When I found myself seated next to a lithe, bronzed first officer as the plane cut through wispy clouds thousands of feet over Barbados. I thought: life ain’t all that bad.

It got even better. From the time I met the first uptown Jamaican, I realised Carnival was a serious thing for them. And this was the first year that Jamaica would be having blue devils. They’ve had Mudders International muddy up the streets before, during the Road Parade on Sunday, but a blue devil band is something else.

Jamaica’s “brownings” were all in a tizzy, only talking about Wet Fete and asking, “So, are you going to Frenchmen’s Fete?” (Everybody who’s anybody was going to be there. But not this Trini. I was saving my body for J’Ouvert, Frenchmen notwithstanding.) By midnight on Friday, New Kingston was hopping. A powerful searchlight sliced through the sky on Lady Musgrave Road, leading us to the Jokers Wild fete.

J’Ouvert in Jamaica isn’t as wild and debauched as it’s getting to be in Trinidad, where you could see a man flat on his back with five women wining on him. But it has potential. Maybe because many of Jamaica’s Carnival lovers come down for Trinidad’s; and well, Jamaican women can really wine.

“Blouse and skirts!” (That’s a mild oath I hear but don’t know the origin of.) When three dancehall divas showed up in the fete, all hell broke loose. They wore long, silver wigs and itsy-bitsy batty riders. The crowd parted for them, and not a single man (or a married one, for that matter) could keep his eyes off them.

Of course the highlight — which I will cherish on my deathbed — was getting the job of applying body paint to the men to turn them into blue devils. I used to tell Trinis there aren’t good-looking men in Jamaica. I take it all back. There are! There are! And all showed up for J’Ouvert.

Maybe they live abroad or they stay in their Beverly Hills homes the rest of the time, but there they were, throwing their bodies at me. I thought I’d died and gone to heaven, and the angels had bronze pectorals and muscled backs, because when I told them “Take off your T-shirt”, they did.

The first time I tried it, I held my breath. The fella didn’t even blink. He just pulled the T-shirt over his head and stood up there, waiting. I took a deep breath, bent down and scooped up some paint. Then I slowly and firmly started spreading it over his chest. He just stood there, shifting from side to side so I could rub it all over his arms and then his back. Then he smiled and ran off, happy. I just stood there in shock. Well I’ll be damned — it was that easy to feel up nice men in Jamaica.

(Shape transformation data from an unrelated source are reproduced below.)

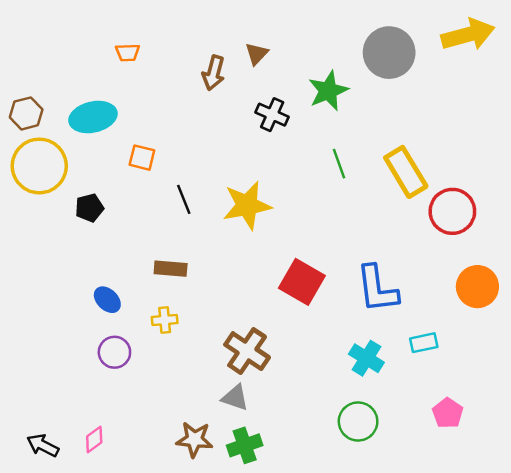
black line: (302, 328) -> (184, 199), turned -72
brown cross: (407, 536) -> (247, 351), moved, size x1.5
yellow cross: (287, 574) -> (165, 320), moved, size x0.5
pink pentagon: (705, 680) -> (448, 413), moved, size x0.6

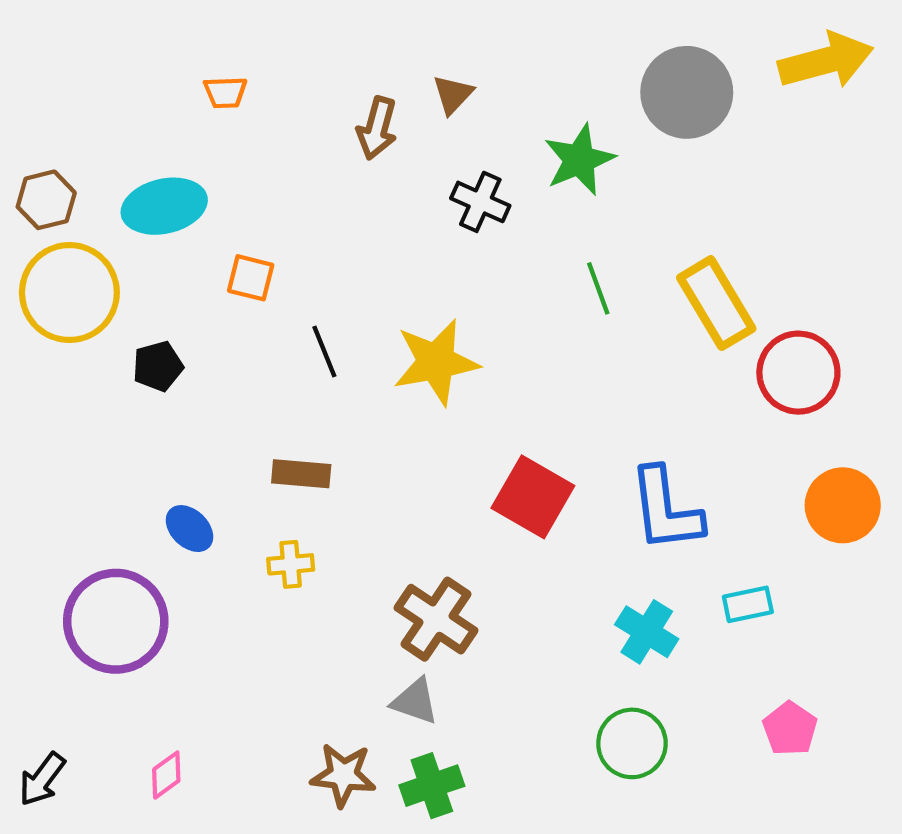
purple circle: (114, 352) -> (116, 621), moved, size x1.8
black arrow: (43, 445) -> (42, 779), moved, turned -80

Then another one came along. And another. I took my time and put that paint on like I was Leonardo da Vinci’s daughter.
I glanced to my left, where Harold and Keeshan had seized the opportunity to paint the women. They were studiously applying the paint to bosoms pushed eagerly in their faces. “Right there! Put it right there, see? Just a likkle bit so” (finger poking breast). “All right, put a ’and print right there” (pointing to crotch). Harold panicked for a millisecond, then recognised the chance of a lifetime staring him in the face. He seized it, and a dollop of paint.
The blue handprint stared back at him boldly. The girl looked down and nodded. Satisfied, she hurried away to show it off to her friends.

Harold stood, his hand in mid-air, staring after her. Then he caught himself, and turned around to smile at the next girl. “Where yuh want it?”

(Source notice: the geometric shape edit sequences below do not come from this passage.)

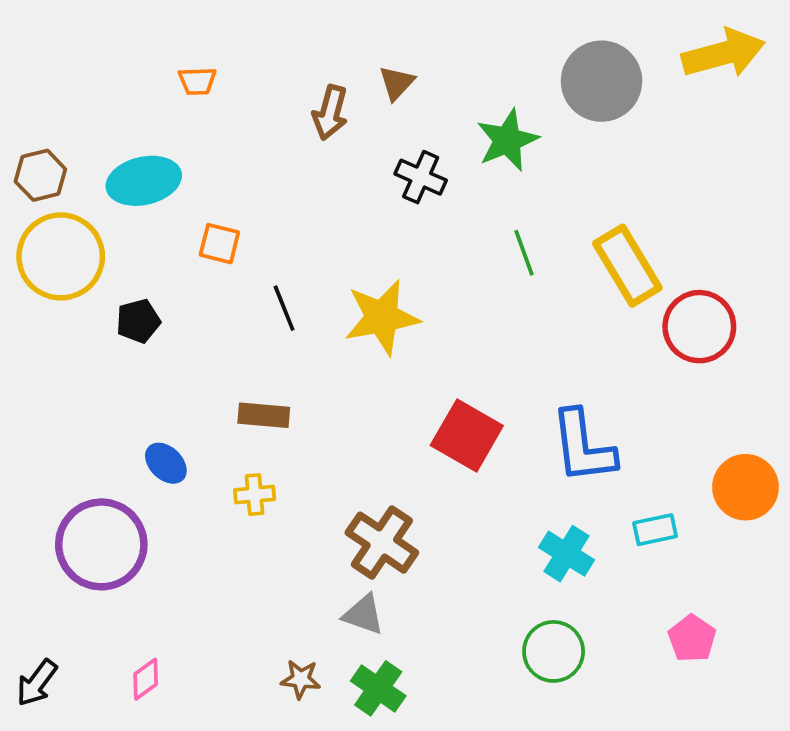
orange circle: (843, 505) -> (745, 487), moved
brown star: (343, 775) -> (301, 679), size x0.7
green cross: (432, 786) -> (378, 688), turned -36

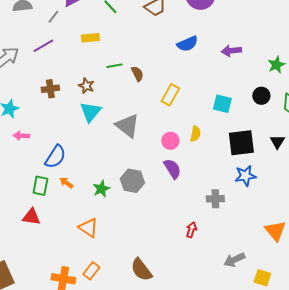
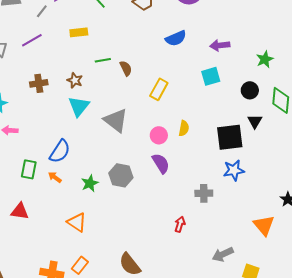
cyan square: (222, 104) -> (211, 76), moved, turned -30
black triangle: (277, 142) -> (255, 121), moved
blue semicircle: (55, 157) -> (60, 151), moved
green rectangle: (40, 186) -> (29, 169), moved

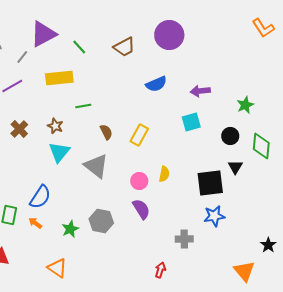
yellow rectangle: (79, 32) -> (59, 78), size x1.5
brown semicircle: (126, 68) -> (106, 132), moved
brown cross: (39, 83) -> (19, 129), turned -36

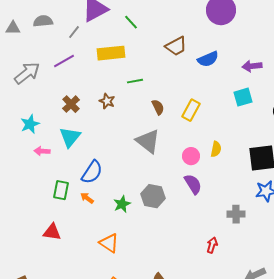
brown trapezoid: (124, 47) -> (176, 46), moved
cyan triangle: (59, 152) -> (70, 137), moved

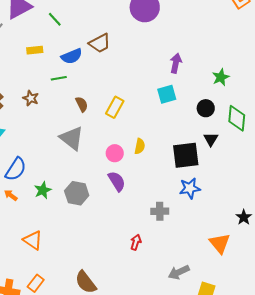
yellow rectangle: (111, 53) -> (35, 50), size x0.6
blue semicircle: (208, 59) -> (72, 56), moved
purple arrow: (252, 66) -> (176, 63), turned 108
green star: (122, 204) -> (43, 190), moved

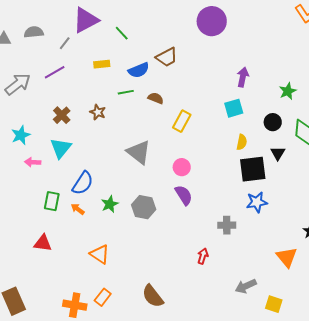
brown semicircle: (82, 104) -> (156, 98), moved, turned -42
yellow semicircle: (140, 146) -> (242, 142), moved

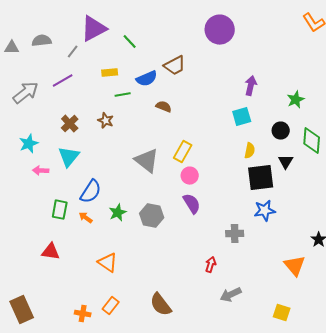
green line: (126, 92) -> (123, 95), moved
yellow rectangle: (182, 121) -> (183, 152), moved
gray arrow: (246, 286) -> (231, 295), moved
orange cross: (75, 305) -> (83, 314), size x0.7

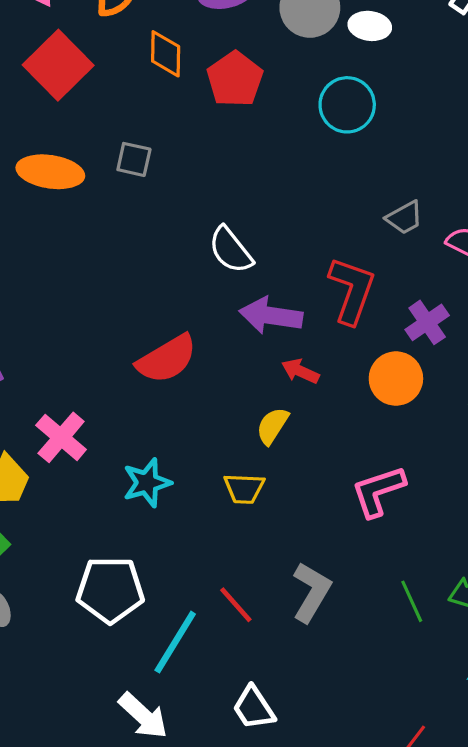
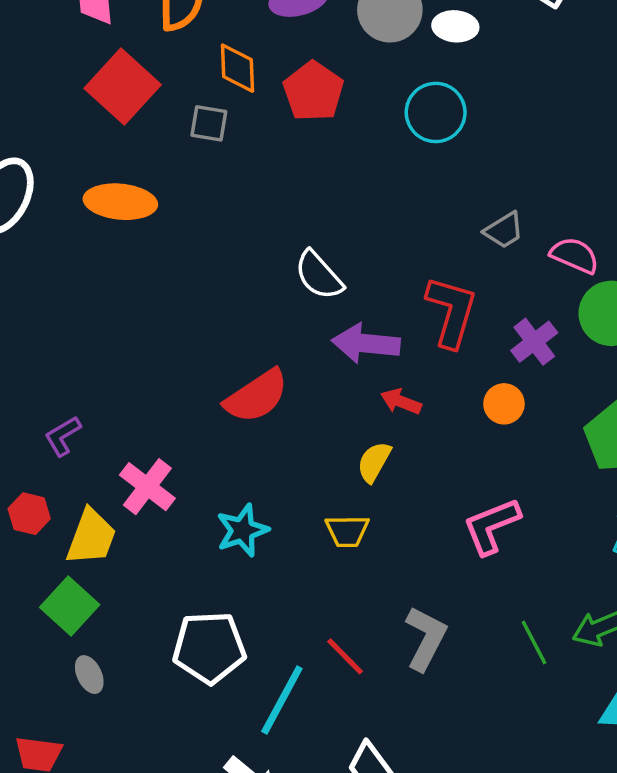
gray square: (134, 159) -> (209, 123), moved
orange circle: (396, 379) -> (504, 404), size x0.7

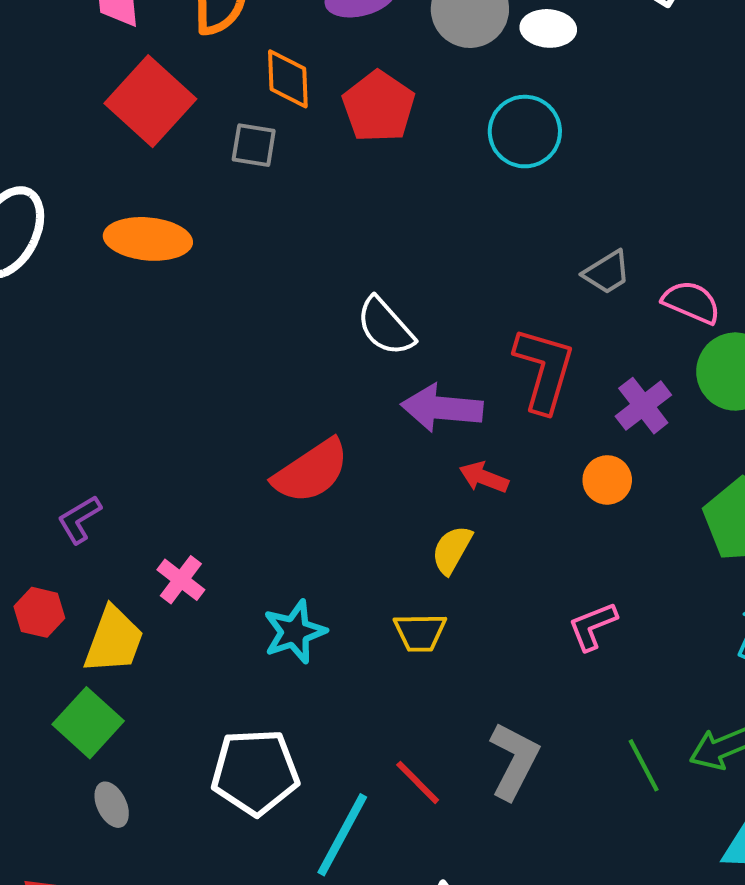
pink cross: (147, 487) -> (181, 580), size x0.7
pink L-shape: (492, 526) -> (593, 626), size x0.7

The blue paint was something new for most Jamaicans, and they loved it. We’d mixed three huge bags of cocoa with oil and petroleum jelly. But the Jamaicans were having none of it. “Blue! We want blue!” they shouted. Everybody ended up with paint on them, even the yachtie types.

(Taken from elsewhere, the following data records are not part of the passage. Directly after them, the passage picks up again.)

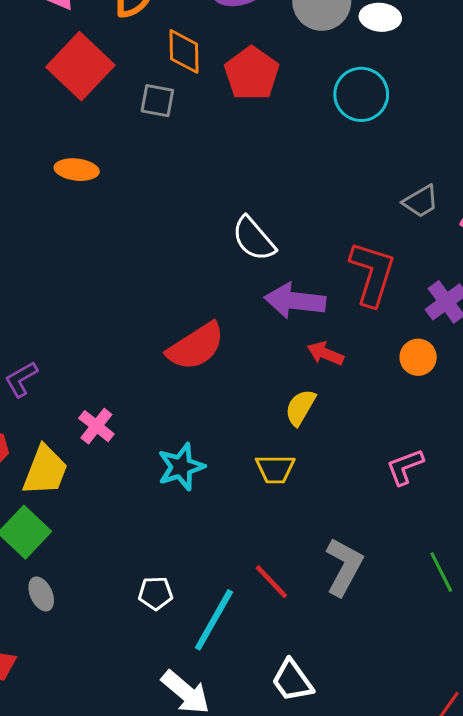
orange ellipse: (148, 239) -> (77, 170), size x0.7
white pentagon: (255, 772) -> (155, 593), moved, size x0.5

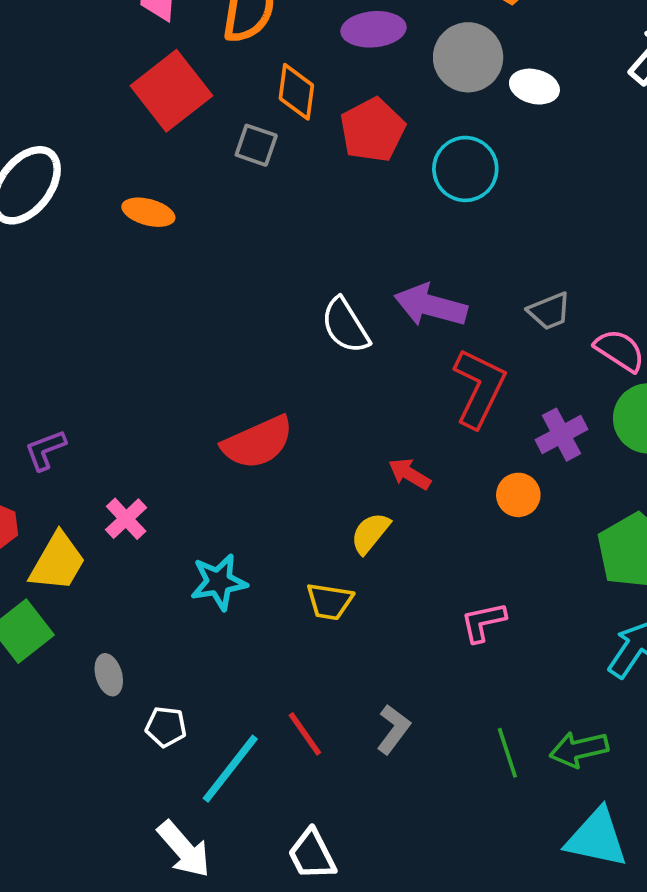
cyan circle: (361, 94) -> (465, 169), moved
purple arrow: (295, 301) -> (431, 305), moved
gray L-shape: (344, 567) -> (393, 729), size x0.7
gray ellipse: (41, 594) -> (109, 675), moved

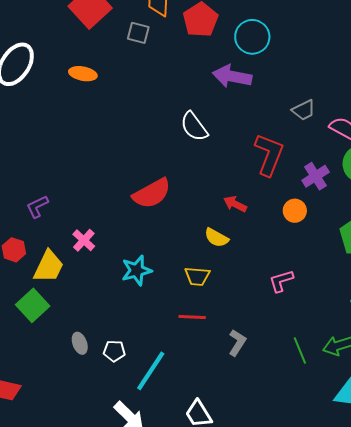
purple arrow: (431, 305) -> (232, 76), moved
yellow semicircle: (370, 533) -> (216, 238), turned -95
gray ellipse: (109, 675) -> (80, 343), moved
red line: (305, 734) -> (192, 317), moved, turned -48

By 4 a.m. the crowd was getting impatient. “When we going on the road?” they wanted to know. The DJ was spinning up a storm, but the blue paint was starting to itch, and didn’t the Trinis go on the road from 2 o’clock?

At five o’clock, the call came and the big truck started rolling. It took half an hour to get it through the driveway and on the road. And then it was as if we’d never stopped. The music started up again and we were on the road, Jamaicans and Trini “tutors” alike, wining on each other, backing back, leg up on the truck, hands on the ground, indulging joyously in the carnal (or carnally in the joyous, if you want to be like that) as the sky slowly lightened above the Blue Mountains.